Tasks and exercises>
1. Answer these about the DOJ guidance update, one line each, marked (a), (b), (c):
(a) On what date was the memorandum issued, and by whom?
(b) Which executive order does the Guidance follow?
(c) Which office issued guidance in February 2025 directed at federal employers?
2. Summarize the DOJ guidance update in two sentences.
3. Extend the DOJ guidance update past its last sentence.

Passage to read>
+++

DOJ Provides Insight Into Unlawful Discriminatory Practices, Highlighting Enforcement Risks for Federal Funding Recipients
V&E Governance & Sustainability Update

V&E Governance & Sustainability Update
On July 29, 2025, Attorney General Pam Bondi issued a memorandum offering specific examples of what the U.S. Department of Justice (“DOJ”) considers to be unlawful discriminatory policies and practices under federal civil rights laws, as well as recommendations on best practices for employers to avoid engaging in unlawful discrimination. The memorandum, titled “Guidance for Recipients of Federal Funding Regarding Unlawful Discrimination” (the “Guidance”), which follows President Trump’s Executive Order 14173 of January 21, 2025 (“Ending Illegal Discrimination and Restoring Merit-Based Opportunity”), provides employers with further insight regarding the circumstances under which DOJ may determine such employer is engaged in discriminatory practices, including those related to diversity, equity and inclusion (“DEI”) programs. It also highlights areas of potential exposure to liability under the False Claims Act (“FCA”) under DOJ’s Civil Rights Fraud Initiative, which prioritizes conducting investigations and bringing enforcement actions against federal contractors and grant recipients that knowingly violate anti-discrimination laws and falsely certify as to their compliance with such laws. The positions taken by DOJ in the Guidance (directed at entities that receive federal funding, including government contractors and recipients of grants) echo those set forth in prior technical assistance documents issued jointly by DOJ and the Equal Employment Opportunity Commission (“EEOC”) in March 2025 (directed at all employers), as well as guidance issued by the Office of Personnel Management in February 2025 (directed at federal employers).

+++

Given data>
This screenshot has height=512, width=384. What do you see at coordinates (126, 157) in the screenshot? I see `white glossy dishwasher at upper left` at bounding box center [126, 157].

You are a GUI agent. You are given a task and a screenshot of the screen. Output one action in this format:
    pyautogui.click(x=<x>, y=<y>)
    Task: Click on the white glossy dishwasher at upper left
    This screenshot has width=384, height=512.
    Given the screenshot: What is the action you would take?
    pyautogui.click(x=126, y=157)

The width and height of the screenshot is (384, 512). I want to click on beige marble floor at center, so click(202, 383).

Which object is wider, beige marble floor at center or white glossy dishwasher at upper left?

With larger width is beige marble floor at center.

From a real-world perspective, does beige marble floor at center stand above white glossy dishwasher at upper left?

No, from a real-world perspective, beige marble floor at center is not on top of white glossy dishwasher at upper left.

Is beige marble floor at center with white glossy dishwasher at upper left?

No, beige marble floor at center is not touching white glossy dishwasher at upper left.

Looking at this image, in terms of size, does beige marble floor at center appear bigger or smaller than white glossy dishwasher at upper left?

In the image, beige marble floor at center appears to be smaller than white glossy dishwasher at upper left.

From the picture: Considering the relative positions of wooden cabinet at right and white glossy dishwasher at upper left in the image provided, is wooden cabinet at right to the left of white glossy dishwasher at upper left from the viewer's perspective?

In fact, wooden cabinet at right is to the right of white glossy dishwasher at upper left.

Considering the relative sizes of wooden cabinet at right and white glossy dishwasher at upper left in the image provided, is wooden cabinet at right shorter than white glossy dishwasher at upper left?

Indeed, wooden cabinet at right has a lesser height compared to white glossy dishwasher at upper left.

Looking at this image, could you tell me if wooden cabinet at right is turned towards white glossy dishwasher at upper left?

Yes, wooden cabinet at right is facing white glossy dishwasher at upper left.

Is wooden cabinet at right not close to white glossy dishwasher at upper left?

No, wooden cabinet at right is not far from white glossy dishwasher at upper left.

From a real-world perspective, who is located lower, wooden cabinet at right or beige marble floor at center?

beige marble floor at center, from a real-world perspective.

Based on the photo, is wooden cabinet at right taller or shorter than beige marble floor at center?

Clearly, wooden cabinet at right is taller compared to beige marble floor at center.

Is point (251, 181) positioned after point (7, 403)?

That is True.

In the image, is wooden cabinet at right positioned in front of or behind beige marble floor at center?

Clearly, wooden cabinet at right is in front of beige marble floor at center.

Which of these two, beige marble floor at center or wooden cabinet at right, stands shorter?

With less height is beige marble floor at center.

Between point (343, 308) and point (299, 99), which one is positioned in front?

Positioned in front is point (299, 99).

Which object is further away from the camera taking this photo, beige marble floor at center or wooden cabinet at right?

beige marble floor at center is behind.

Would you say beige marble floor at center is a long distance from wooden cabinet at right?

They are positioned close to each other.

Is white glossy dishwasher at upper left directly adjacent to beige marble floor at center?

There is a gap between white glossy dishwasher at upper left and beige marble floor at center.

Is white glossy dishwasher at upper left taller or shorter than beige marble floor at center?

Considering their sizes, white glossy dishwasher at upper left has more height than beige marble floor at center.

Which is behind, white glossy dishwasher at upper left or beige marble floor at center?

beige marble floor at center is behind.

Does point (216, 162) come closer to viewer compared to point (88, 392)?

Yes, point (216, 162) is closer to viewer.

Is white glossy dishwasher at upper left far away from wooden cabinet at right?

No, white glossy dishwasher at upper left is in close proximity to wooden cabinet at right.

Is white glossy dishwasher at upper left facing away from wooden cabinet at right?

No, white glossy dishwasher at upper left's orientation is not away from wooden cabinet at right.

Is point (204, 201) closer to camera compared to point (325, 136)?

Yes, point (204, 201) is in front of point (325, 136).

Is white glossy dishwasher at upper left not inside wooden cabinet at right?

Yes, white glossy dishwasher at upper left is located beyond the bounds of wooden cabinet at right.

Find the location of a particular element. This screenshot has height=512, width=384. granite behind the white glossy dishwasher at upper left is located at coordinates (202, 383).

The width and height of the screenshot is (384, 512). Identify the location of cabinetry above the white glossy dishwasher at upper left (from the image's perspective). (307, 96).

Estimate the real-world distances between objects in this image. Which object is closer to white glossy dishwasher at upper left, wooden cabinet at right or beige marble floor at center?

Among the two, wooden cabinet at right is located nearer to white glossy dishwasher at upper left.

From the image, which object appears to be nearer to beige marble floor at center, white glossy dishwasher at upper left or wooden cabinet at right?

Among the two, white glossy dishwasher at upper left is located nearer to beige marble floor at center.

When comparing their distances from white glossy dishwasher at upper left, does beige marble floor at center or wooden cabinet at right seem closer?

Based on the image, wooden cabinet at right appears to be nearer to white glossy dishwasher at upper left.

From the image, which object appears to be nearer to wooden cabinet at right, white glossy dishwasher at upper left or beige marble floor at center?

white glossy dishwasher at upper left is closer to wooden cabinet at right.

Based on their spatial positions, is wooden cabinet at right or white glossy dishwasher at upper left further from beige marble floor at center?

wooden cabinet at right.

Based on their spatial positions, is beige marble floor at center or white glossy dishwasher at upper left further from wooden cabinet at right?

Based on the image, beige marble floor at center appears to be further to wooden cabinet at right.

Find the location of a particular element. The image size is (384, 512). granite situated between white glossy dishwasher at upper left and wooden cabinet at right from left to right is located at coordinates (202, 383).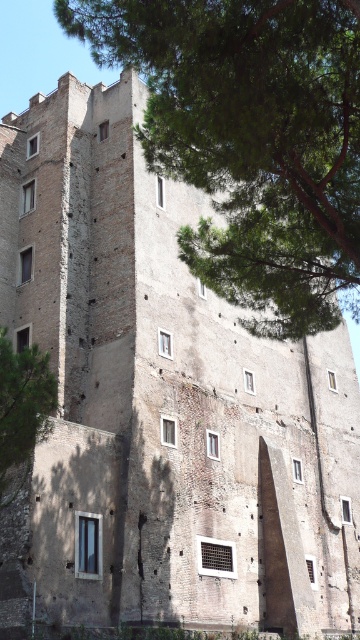
Question: Which object is farther from the camera taking this photo?

Choices:
 (A) green leafy tree at left
 (B) green leafy tree at upper center

Answer: (A)

Question: Which object appears farthest from the camera in this image?

Choices:
 (A) green leafy tree at upper center
 (B) green leafy tree at left

Answer: (B)

Question: Where is green leafy tree at upper center located in relation to green leafy tree at left in the image?

Choices:
 (A) left
 (B) right

Answer: (B)

Question: Does green leafy tree at upper center have a lesser width compared to green leafy tree at left?

Choices:
 (A) yes
 (B) no

Answer: (B)

Question: Can you confirm if green leafy tree at upper center is positioned to the left of green leafy tree at left?

Choices:
 (A) no
 (B) yes

Answer: (A)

+++

Written answers>
1.
(a) July 29, 2025, by Attorney General Pam Bondi.
(b) President Trump's Executive Order 14173 of January 21, 2025 ("Ending Illegal Discrimination and Restoring Merit-Based Opportunity").
(c) The Office of Personnel Management.

2. On July 29, 2025, Attorney General Pam Bondi issued a memorandum giving examples of policies and practices that DOJ considers unlawful discrimination under federal civil rights laws, including practices tied to DEI programs, along with best practices for employers to avoid them. The Guidance also points to possible False Claims Act liability under DOJ's Civil Rights Fraud Initiative, and its positions echo earlier documents from DOJ and the EEOC in March 2025 and from the Office of Personnel Management in February 2025.

3.
The Guidance recognizes that it is non-binding, stating “these are not mandatory requirements but rather practical recommendations to minimize the risk of violations.” However, the Guidance is a significant indication as to how DOJ will conduct investigations and enforcement actions related to DEI, including under the FCA. The Attorney General’s February 5, 2025 memorandum (“Ending Illegal DEI and DEIA Discrimination and Preferences”) advised that DOJ will “investigate, eliminate, and penalize” DEI initiatives and practices among entities that receive federal funds. DOJ’s Civil Rights Fraud Initiative, announced in May 2025, seeks to use the FCA — a civil fraud statute that imposes treble damages and penalties on violators — to redress knowing violations of civil rights laws by federal funding recipients. The Guidance offers insights into areas of potential focus for DOJ.
Significantly, although the Guidance is specifically directed to recipients of federal funding, the memorandum makes broad statements about what conduct is “unlawful” or “potentially unlawful” under federal anti-discrimination laws, and private employers should anticipate it will be interpreted expansively by DOJ. Federal contractors and recipients of federal funding face heightened risks of potential enforcement under the FCA, but the Guidance has broader implications, as it makes reference to entities “that are otherwise subject to federal anti-discrimination laws” and suggests “public and private employers, should review [the Guidance] carefully to ensure all programs comply with their legal obligations.”
The Guidance states that any practices that rely on classification based on protected characteristics — including race, color, religion, sex, and national origin — violate federal anti-discrimination laws because such practices create unequal treatment or disadvantage otherwise qualified candidates based on protected categories. Examples of “unlawful discriminatory policies and practices” according to DOJ include: (1) preferential treatment based on protected characteristics; (2) use of proxies for protected characteristics; (3) segregation based on protected characteristics; and (4) training programs that promote discrimination or hostile environments.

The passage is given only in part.